» **EXTRAIT**
---
Il vous est peut-être déjà arrivé de sourire de quelqu’un en pensant que cette personne n’était pas seule dans sa tête… et bien désolé de vous l’apprendre, mais vous aussi, vous n’êtes pas seul. Alors, ça ne se voit peut-être pas forcément de l’extérieur, mais à l’intérieur, aucun doute possible.
Une preuve ?
Je suis sûre que vous avez déjà remarqué ces dialogues, voire même ces conflits internes que vous pouvez ressentir. Cette impression dans certaines situations de batailler entre le cœur et la raison ; d’entendre une voix vous chuchoter une idée, et quelques secondes plus tard d’en entendre une autre contre-argumenter, etc…
Et malgré les apparences, il n’y a pas que 2 entités en vous, mais carrément 6 !
---
» **EXERCICES**
**1.** D'après le passage sur nos voix intérieures, combien d'entités y a-t-il en nous ?
**2.** Réécrivez toutes les lignes de la liste en mettant "localité" à la place de "locality", sans rien modifier d'autre.
Cette liste n'a aucun lien avec le passage.

» **DONNÉES DE L'EXERCICE**
---
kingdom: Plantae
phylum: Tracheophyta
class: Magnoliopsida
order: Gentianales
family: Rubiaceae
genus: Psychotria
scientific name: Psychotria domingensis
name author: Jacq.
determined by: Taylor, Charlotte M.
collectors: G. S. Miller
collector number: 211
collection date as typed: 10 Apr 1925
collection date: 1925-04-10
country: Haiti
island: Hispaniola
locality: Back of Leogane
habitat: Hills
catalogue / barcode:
---
» **CORRIGÉS**
**1.** Il y en a six.

**2.**
kingdom: Plantae
phylum: Tracheophyta
class: Magnoliopsida
order: Gentianales
family: Rubiaceae
genus: Psychotria
scientific name: Psychotria domingensis
name author: Jacq.
determined by: Taylor, Charlotte M.
collectors: G. S. Miller
collector number: 211
collection date as typed: 10 Apr 1925
collection date: 1925-04-10
country: Haiti
island: Hispaniola
localité: Back of Leogane
habitat: Hills
catalogue / barcode:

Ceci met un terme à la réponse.